■ **JOB**:
Reproduce the entries verbatim, from the first line down to and including the line with "line at (125, 337): none -> present".

────────

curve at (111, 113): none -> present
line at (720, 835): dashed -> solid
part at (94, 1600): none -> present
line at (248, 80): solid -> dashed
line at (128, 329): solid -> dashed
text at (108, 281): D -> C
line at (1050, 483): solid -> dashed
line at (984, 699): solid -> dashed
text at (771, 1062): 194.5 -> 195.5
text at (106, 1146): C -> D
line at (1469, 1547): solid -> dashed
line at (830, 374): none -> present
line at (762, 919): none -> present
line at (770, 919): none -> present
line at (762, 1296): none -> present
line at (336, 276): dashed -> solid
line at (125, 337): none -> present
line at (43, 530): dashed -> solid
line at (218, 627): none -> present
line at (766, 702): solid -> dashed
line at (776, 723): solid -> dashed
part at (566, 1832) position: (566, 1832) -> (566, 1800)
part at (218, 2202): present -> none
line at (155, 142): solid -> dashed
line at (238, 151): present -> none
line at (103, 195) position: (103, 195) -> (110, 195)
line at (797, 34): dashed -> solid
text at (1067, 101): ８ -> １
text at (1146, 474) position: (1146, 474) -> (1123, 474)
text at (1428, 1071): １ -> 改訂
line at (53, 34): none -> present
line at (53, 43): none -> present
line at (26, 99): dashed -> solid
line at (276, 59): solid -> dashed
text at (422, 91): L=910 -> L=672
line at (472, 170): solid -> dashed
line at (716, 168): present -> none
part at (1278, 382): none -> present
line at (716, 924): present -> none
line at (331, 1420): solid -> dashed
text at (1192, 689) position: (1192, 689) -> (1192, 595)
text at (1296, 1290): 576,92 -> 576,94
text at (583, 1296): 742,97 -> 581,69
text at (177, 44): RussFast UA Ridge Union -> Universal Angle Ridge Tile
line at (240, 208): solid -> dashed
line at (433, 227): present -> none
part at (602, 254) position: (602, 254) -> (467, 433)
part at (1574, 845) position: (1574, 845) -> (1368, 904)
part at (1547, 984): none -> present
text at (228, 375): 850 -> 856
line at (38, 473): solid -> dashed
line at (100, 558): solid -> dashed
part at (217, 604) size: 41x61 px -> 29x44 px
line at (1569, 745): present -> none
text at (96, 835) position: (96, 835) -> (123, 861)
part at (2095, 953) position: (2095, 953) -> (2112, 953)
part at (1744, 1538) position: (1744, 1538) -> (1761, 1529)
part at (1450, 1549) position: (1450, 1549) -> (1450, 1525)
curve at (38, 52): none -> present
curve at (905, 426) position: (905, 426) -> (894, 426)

────────

■ **RESPONSE**:
curve at (111, 113): none -> present
line at (720, 835): dashed -> solid
part at (94, 1600): none -> present
line at (248, 80): solid -> dashed
line at (128, 329): solid -> dashed
text at (108, 281): D -> C
line at (1050, 483): solid -> dashed
line at (984, 699): solid -> dashed
text at (771, 1062): 194.5 -> 195.5
text at (106, 1146): C -> D
line at (1469, 1547): solid -> dashed
line at (830, 374): none -> present
line at (762, 919): none -> present
line at (770, 919): none -> present
line at (762, 1296): none -> present
line at (336, 276): dashed -> solid
line at (125, 337): none -> present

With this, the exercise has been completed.